Organized by variety of flower, each section begins with details about the particular blossom being featured. Then come the recipes, which manage to straddle the line between being appealing new and still familiar enough to get the old salivary glands working (for instances, how about a scoop of Lilac Sorbet).

As a preserver, I’m particularly interested in the ways that flowers can enhance my preserves. I often used dried lavender buds in jams and jellies to add a floral note, but now I’m contemplating the ways that lilac, nasturtium, and rose petals could improve or add interest to my basic sweet spreads. Makes the mind boggle a little, doesn’t it?

This recipe for Dandelion Jam was originally intended to go in the book, but because of space constraints, was cut from the volume. Eric from Quirk knows I happen to have a thing for jams and so asked if I’d like to feature the recipe here. I said yes and here we are.
I’ve not made this jam, but having read the recipe, I do believe it should work. For a preserve like this one, cooking it up to 220 degrees F will improve your chances of getting a good set from it. Also, do note that while it instructs you to put the finished jam in sterilized jars and seal them, it also requires that you store them in the fridge. This is because the jam doesn’t have the proper acidity for boiling water bath canning.


Dandelion Jam
Ingredients
- 8 cups water
- 4 cups dandelion blossoms
- 2 tablespoons lemon juice
- 1 1 3/4-ounce package powdered fruit pectin
- 5 1/2 cups sugar
Instructions
- Pour the water into a large saucepan and add dandelion blossoms. Bring mixture to a boil and continue boiling for about 5 minutes, or until water turns yellow.
- Pour the resulting tea through a fine-mesh strainer into a bowl, pressing the flowers to get as much of the color and flavor through the strainer as you can. Discard blossoms.
- Place 3 cups of the tea in a medium saucepan and add lemon juice and pectin. Bring to a boil. Stir in the sugar and boil for 10 minutes, or until sugar dissolves.
- Pour mixture into sterilized half-pint jars and seal. Store refrigerated for up to 2 months.
I spent a week working with a crew of 60 on a beautiful homestead in Tennesee. I was on garden crew and on the third day, we made individual salads for lunch for everyone there – complete with pansies! I had no idea.
I have heard about these types of flowers, but I have never tried them before, not even one of them. I guess it’s time for me to try one.
My first flower was a pansy as a young kid. My Mom taught me the love of gardening and growing plants and flowers that are edible.

_Aim of the exercise:_
List each ingredient in the Dandelion Jam recipe from the passage on edible flowers, along with its amount. The lines that come next are separate material with no connection to the passage on edible flowers.

_Information given:_

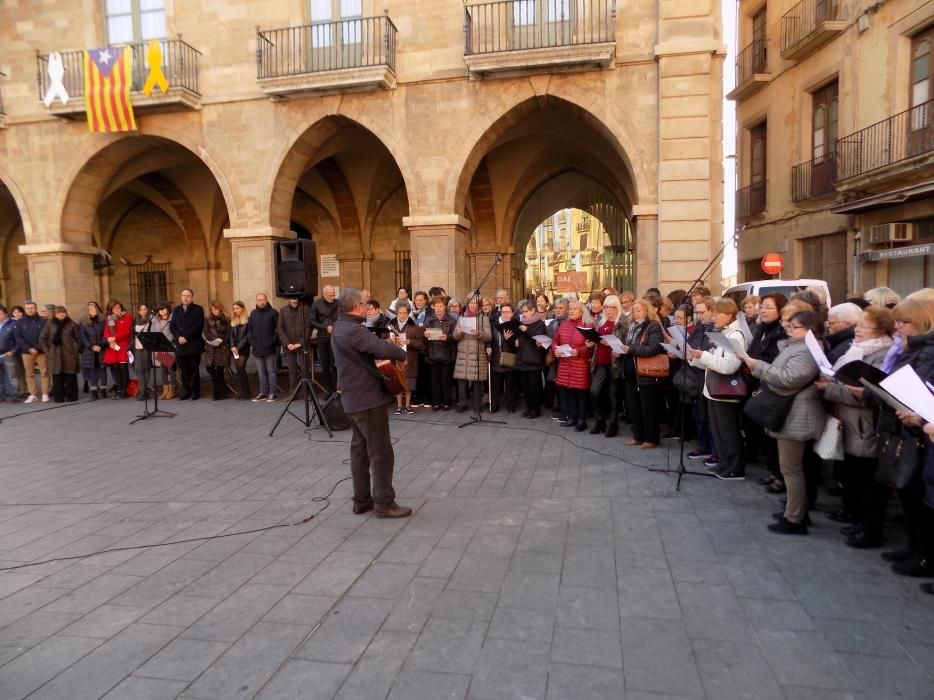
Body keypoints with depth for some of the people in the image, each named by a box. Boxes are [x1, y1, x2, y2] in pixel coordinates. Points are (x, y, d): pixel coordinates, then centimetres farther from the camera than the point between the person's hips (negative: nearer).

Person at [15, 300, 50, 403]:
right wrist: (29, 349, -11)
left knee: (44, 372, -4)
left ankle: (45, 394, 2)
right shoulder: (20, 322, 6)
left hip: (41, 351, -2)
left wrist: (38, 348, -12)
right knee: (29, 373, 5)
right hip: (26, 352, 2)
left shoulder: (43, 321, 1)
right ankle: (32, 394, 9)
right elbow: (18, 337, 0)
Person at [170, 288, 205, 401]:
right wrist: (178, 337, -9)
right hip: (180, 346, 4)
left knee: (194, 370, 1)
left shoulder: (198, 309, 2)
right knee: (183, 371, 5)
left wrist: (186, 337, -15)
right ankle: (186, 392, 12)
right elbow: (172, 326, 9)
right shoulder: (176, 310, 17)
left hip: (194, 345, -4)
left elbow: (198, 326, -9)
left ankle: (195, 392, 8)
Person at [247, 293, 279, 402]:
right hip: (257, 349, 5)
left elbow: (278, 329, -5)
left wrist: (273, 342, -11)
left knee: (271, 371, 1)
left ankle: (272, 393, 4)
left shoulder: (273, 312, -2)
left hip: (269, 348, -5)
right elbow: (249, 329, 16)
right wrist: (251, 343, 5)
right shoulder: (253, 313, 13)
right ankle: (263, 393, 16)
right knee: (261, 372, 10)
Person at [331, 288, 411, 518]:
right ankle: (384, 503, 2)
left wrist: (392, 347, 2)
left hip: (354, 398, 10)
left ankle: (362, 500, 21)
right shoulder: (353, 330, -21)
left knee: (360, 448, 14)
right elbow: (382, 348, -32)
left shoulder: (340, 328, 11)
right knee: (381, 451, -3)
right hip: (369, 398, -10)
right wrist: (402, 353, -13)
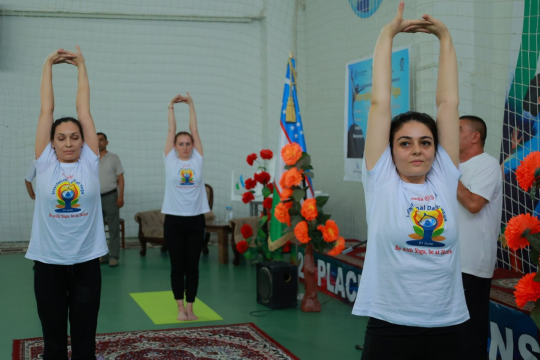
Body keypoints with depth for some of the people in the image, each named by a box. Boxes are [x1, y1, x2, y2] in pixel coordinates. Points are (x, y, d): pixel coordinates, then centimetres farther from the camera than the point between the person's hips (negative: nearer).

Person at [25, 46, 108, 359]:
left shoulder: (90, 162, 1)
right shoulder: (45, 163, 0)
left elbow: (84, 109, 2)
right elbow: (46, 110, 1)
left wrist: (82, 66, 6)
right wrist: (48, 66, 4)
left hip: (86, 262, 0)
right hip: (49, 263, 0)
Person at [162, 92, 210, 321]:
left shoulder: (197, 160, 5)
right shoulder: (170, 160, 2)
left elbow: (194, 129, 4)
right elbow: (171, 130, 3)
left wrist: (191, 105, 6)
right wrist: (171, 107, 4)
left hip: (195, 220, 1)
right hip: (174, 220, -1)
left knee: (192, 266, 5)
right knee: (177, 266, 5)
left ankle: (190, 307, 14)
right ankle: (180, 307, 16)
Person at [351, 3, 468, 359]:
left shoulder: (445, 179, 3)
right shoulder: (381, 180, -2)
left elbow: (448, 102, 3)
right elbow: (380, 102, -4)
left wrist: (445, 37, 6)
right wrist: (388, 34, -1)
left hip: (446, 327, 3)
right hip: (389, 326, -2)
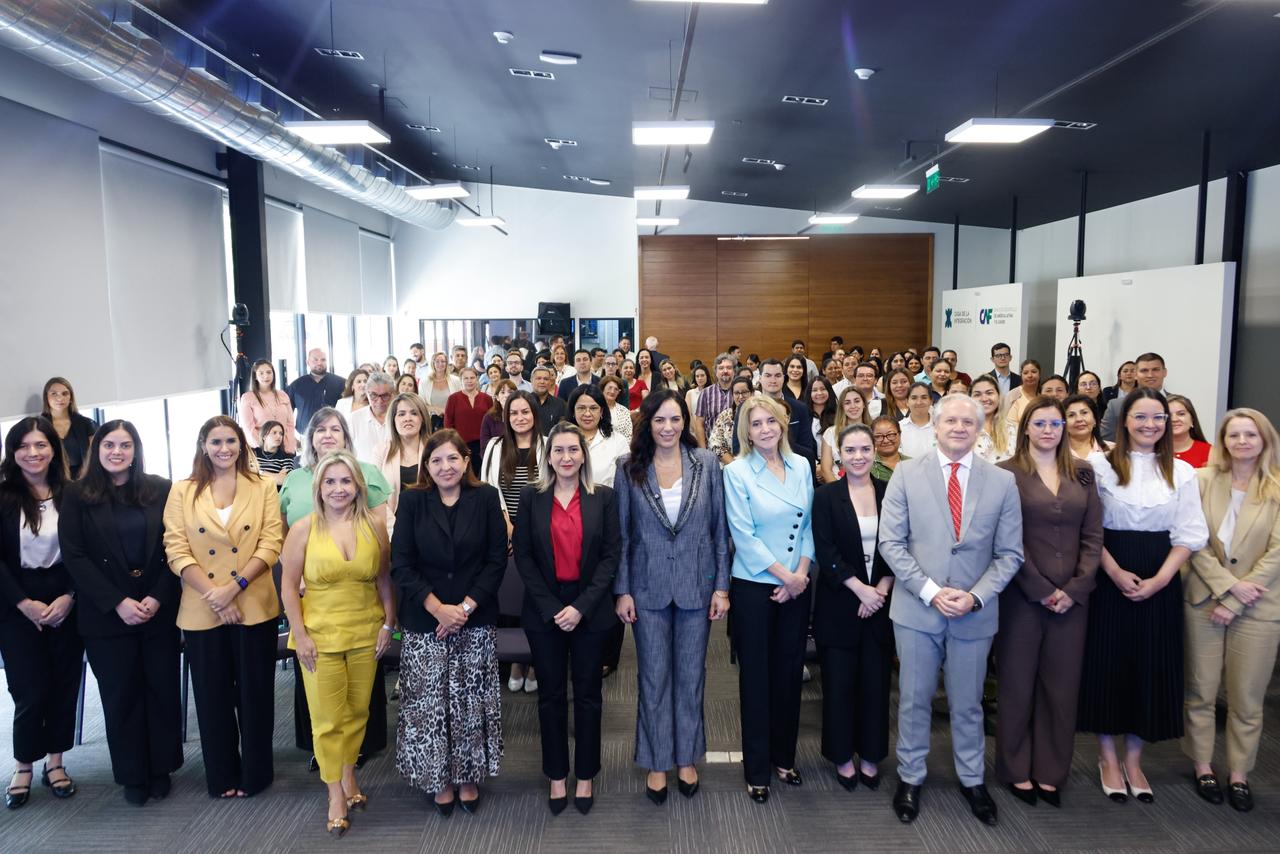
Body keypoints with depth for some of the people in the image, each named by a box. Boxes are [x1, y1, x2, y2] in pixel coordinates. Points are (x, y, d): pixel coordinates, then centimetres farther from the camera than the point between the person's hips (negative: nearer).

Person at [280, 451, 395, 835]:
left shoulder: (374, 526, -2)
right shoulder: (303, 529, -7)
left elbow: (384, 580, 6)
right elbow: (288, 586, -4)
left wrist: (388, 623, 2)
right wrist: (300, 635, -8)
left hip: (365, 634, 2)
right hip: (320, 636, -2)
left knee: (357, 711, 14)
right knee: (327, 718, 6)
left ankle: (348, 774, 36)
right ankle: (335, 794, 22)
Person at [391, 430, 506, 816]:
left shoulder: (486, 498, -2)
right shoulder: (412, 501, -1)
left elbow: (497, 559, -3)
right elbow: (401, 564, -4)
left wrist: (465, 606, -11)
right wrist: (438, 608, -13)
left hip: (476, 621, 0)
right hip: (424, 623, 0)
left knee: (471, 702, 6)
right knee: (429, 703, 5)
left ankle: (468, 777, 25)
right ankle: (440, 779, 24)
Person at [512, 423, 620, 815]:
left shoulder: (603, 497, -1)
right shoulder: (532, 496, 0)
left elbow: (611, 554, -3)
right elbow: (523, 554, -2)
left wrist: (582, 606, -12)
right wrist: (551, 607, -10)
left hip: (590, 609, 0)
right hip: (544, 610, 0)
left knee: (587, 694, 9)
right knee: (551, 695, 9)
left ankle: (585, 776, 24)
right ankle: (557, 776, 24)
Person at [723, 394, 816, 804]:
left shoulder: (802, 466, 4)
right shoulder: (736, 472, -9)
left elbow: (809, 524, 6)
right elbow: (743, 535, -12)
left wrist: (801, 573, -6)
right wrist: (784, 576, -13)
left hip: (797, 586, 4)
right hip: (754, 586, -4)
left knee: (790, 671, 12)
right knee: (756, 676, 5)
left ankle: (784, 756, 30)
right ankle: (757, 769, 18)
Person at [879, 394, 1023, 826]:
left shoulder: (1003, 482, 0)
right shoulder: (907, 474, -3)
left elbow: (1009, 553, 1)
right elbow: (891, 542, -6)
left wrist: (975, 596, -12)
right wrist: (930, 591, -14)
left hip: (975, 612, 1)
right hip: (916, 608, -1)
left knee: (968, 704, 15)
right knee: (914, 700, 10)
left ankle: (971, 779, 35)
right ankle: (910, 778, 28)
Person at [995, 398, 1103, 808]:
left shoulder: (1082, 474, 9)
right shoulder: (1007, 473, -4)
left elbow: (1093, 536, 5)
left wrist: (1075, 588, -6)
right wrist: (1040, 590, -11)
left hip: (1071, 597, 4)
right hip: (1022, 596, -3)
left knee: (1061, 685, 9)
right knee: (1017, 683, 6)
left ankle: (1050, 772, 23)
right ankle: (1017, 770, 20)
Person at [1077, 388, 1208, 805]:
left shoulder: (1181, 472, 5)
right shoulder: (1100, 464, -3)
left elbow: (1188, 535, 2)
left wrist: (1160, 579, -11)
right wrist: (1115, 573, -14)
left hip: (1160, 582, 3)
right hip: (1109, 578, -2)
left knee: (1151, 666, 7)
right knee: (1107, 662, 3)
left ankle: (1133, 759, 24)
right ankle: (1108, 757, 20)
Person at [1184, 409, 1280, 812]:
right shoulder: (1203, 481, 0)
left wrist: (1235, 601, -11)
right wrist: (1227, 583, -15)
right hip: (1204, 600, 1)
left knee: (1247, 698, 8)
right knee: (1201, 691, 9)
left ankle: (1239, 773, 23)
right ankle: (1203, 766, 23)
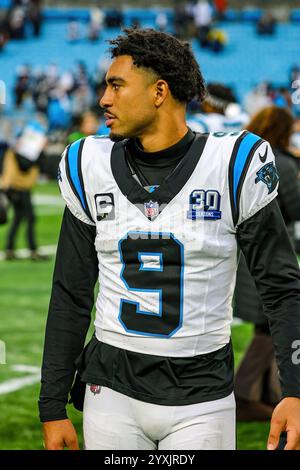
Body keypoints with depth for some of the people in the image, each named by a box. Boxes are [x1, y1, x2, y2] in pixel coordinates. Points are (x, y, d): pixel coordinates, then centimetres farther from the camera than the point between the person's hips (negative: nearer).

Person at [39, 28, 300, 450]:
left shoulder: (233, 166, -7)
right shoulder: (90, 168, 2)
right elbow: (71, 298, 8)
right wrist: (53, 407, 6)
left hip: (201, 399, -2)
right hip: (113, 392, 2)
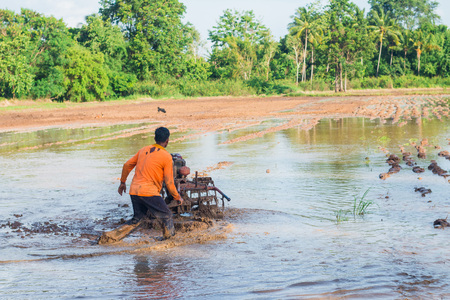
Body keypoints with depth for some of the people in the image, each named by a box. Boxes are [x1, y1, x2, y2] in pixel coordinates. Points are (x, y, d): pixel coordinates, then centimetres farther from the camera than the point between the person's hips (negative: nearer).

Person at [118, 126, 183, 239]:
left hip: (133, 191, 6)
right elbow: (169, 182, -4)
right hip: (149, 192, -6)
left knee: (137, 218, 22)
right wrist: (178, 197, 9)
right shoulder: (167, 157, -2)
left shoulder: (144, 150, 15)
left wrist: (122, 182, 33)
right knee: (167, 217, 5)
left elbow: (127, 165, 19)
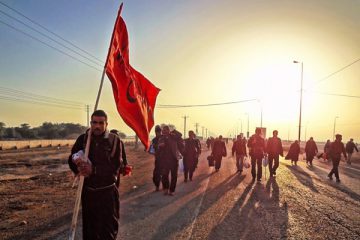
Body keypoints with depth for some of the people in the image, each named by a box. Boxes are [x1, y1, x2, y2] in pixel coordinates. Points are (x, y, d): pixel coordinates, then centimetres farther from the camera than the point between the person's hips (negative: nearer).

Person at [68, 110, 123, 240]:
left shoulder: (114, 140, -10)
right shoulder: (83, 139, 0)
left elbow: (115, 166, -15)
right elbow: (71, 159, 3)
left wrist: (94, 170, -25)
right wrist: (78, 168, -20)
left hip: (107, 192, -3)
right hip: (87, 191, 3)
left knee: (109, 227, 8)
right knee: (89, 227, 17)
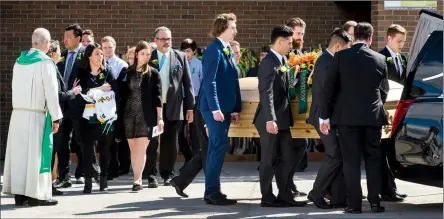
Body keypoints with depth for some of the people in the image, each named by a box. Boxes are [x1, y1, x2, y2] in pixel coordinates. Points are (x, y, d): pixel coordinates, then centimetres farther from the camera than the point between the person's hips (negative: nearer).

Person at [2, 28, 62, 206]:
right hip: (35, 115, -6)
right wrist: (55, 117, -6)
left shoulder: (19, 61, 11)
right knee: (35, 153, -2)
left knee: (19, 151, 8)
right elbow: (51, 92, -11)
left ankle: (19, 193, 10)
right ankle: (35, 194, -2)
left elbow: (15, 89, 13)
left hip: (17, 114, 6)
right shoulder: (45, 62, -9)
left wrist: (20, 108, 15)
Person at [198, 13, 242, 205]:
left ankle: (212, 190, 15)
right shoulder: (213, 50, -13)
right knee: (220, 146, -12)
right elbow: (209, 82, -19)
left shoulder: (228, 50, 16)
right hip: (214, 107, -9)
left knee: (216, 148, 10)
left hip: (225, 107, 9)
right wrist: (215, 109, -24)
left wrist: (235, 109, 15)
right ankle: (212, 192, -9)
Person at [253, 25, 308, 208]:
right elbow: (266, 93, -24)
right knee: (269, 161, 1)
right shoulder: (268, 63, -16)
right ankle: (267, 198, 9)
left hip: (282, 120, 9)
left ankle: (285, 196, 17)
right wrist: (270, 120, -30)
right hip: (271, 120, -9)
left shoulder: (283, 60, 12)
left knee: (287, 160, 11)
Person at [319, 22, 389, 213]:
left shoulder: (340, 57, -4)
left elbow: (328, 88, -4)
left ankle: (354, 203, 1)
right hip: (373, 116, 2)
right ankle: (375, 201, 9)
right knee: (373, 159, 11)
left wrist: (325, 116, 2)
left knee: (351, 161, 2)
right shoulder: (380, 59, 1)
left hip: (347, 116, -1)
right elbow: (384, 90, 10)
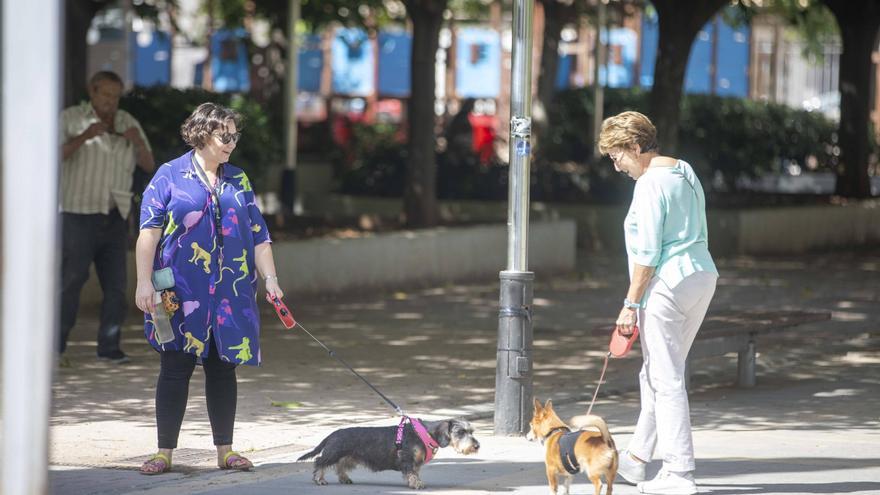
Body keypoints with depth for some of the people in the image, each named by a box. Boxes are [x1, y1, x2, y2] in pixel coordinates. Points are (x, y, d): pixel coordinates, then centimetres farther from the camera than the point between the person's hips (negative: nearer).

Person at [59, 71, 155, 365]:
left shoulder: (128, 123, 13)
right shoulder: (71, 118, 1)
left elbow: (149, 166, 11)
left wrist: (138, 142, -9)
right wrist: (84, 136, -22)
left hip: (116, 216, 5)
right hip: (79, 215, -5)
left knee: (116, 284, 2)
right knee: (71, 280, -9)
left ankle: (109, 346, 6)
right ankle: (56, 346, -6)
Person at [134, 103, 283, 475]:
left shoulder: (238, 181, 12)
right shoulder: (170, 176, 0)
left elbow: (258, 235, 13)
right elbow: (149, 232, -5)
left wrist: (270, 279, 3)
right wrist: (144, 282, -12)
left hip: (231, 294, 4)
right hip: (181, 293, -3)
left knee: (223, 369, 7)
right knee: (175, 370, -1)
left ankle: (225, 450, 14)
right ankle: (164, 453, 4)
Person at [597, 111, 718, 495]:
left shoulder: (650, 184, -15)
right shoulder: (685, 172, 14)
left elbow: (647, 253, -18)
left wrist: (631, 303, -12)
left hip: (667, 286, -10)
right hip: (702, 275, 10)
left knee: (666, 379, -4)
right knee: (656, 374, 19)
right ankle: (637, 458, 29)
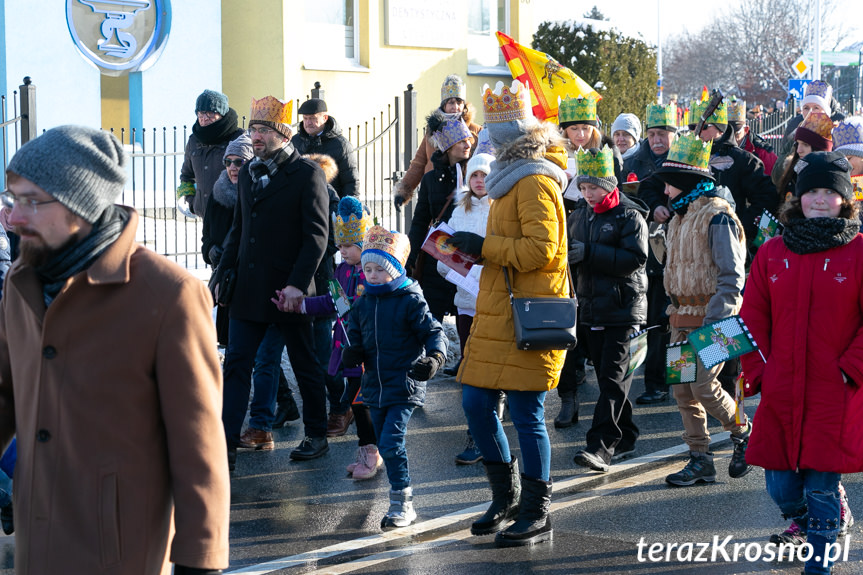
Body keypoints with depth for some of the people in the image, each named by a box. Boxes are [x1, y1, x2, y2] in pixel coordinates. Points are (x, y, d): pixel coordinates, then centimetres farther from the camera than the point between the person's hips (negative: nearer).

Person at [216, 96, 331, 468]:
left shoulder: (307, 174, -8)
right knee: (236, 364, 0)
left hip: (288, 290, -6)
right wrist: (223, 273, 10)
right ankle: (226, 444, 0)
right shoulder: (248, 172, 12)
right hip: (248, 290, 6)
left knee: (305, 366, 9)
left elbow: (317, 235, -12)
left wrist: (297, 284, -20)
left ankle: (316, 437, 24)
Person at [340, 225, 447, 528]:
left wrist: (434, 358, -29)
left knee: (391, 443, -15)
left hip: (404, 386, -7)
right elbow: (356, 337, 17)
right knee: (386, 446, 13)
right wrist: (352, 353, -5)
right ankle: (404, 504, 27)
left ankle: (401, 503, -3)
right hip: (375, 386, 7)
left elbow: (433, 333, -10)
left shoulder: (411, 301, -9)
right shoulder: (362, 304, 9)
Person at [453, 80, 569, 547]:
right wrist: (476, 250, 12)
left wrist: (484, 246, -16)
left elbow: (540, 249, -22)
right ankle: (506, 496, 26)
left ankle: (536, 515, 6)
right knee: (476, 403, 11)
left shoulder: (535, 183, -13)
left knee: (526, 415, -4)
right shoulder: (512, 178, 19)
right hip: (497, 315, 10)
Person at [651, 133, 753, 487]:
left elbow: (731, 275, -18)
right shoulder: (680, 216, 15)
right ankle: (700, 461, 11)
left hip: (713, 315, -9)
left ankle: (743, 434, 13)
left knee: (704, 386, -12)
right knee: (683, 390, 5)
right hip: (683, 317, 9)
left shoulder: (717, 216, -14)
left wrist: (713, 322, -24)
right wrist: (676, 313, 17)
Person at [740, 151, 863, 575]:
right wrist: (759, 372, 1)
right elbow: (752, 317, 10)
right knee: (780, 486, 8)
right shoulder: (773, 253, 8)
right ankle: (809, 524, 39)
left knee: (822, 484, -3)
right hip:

_Solution:_
- 8 cups water
- 4 cups dandelion blossoms
- 2 tablespoons lemon juice
- 1 package (1 3/4 ounces) powdered fruit pectin
- 5 1/2 cups sugar